Michael Van Canneyt wrote:
>
> On Mon, 29 Aug 2005, Micha Nelissen wrote:
>
>
>>On Mon, 29 Aug 2005 09:22:31 +0200 (CEST)
>>Michael Van Canneyt <[EMAIL PROTECTED]> wrote:
>>
>>
>>>
>>>On Mon, 29 Aug 2005, SteveG wrote:
>>>
>>>
>>>>Could anybody tell me if it is yet possible to send messages between apps in
>>>>Lazarus ?
>>>>eg -WM_USER in Windows
>>>>If not, any suggestions on how to send a signal to another app (no data)
>>>>would
>>>>be really appreciated
>>>
>>>You can always send a message to any application in Windows,
>>>so also in Lazarus. The question is what the LCL will do if
>>>it encounters a message that it doesn't recognize.
>>
>>Throw it away :-) Same as with the systray messages. Isn't there a
>>cross-platform IPC unit yet in the FCL ? ;-)
>>
>>At least, that would seem to me a cleaner solution.
>
>
> I am open for suggestions. The following questions need answers:
> 1. How will you identify the application ?
> 2. What with multiple instances of an application ?
> 3. How to integrate the IPC with the message loop ?
> The IPC does not need a message loop, but it must be
> implemented in such a way that it can easily be
> implemented in the message loop.
>
> What I've thought of so far:
>
> In windows, it's relatively easy:
> - Create a window handle with name appname_apphandle.
> (can be reduced to simply appname if only one
> instance will be running, see the thread about
> single instances for my suggestion about that)

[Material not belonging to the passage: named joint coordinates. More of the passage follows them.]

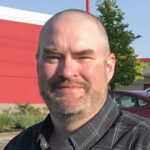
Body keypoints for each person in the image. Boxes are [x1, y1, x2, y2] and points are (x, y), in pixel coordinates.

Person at [4, 9, 150, 150]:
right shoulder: (19, 145)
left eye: (83, 57)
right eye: (53, 57)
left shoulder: (144, 142)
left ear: (109, 67)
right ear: (38, 66)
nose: (67, 72)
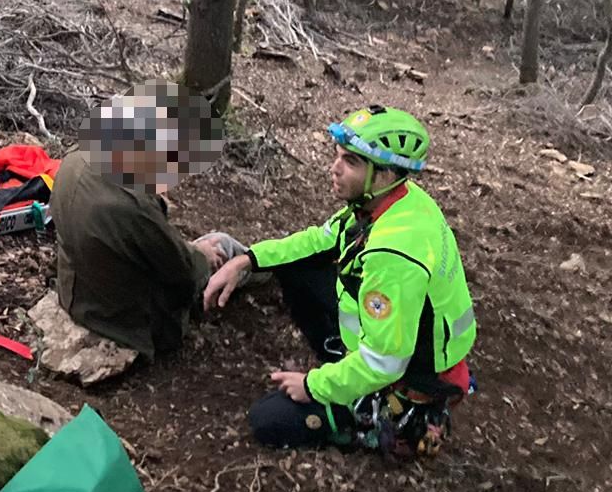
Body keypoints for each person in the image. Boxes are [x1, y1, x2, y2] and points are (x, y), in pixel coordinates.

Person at [203, 105, 476, 457]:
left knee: (268, 421)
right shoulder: (390, 202)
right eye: (338, 156)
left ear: (384, 173)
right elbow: (319, 239)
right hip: (398, 342)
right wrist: (248, 259)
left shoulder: (393, 252)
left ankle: (391, 423)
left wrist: (313, 386)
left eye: (350, 161)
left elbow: (384, 363)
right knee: (296, 264)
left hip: (411, 375)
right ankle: (344, 365)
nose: (334, 169)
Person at [50, 82, 232, 360]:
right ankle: (266, 267)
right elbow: (182, 275)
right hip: (122, 321)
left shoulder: (78, 155)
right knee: (223, 246)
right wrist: (202, 256)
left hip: (76, 289)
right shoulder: (132, 205)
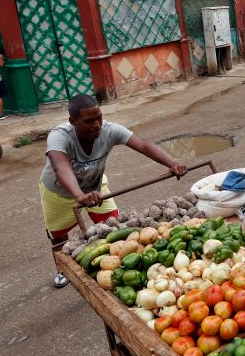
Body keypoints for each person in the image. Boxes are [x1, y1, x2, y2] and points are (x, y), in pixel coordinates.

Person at [42, 94, 188, 288]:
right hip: (59, 192)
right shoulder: (59, 136)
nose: (96, 125)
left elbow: (143, 145)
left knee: (114, 227)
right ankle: (62, 269)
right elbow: (61, 167)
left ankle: (111, 267)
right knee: (58, 236)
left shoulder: (110, 130)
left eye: (99, 118)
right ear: (73, 121)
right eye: (89, 121)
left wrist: (173, 163)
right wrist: (79, 196)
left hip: (96, 189)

> - Use this handle to send a message to with WM_COPY.
>
>
> On linux/Unix:
> - Create a unix socket /tmp/appname.appid under /tmp
> or under ~/.appname/appid
> (same remark about single instance)
>
> - Use this socket to send message to with standard socket
> functions.
>
> And generally:
> - Implement some CheckMessage() function which can be
> used to check for a message.
>
> Wrap all this in a non-visual component which you can
> drop on a form, and that is it.
>
> Michael.
I assume that under windows full duplex Named Pipes are very similiar to
Unix sockets.One process (server) can create Named Pipe (or anonymous
but it can operate only inside one process memory) and the client can
write/read (server of course can read/write too!)
The main problem is that creating named pipes is limited to Windows
NT/XP. Windows 9X can only work as client of created named pipe.
Named Pipes are of course under NT/XP security model like files.
You can easly find Delphi examples for Named Pipes client /server.
Named Pipes operate outside message loops.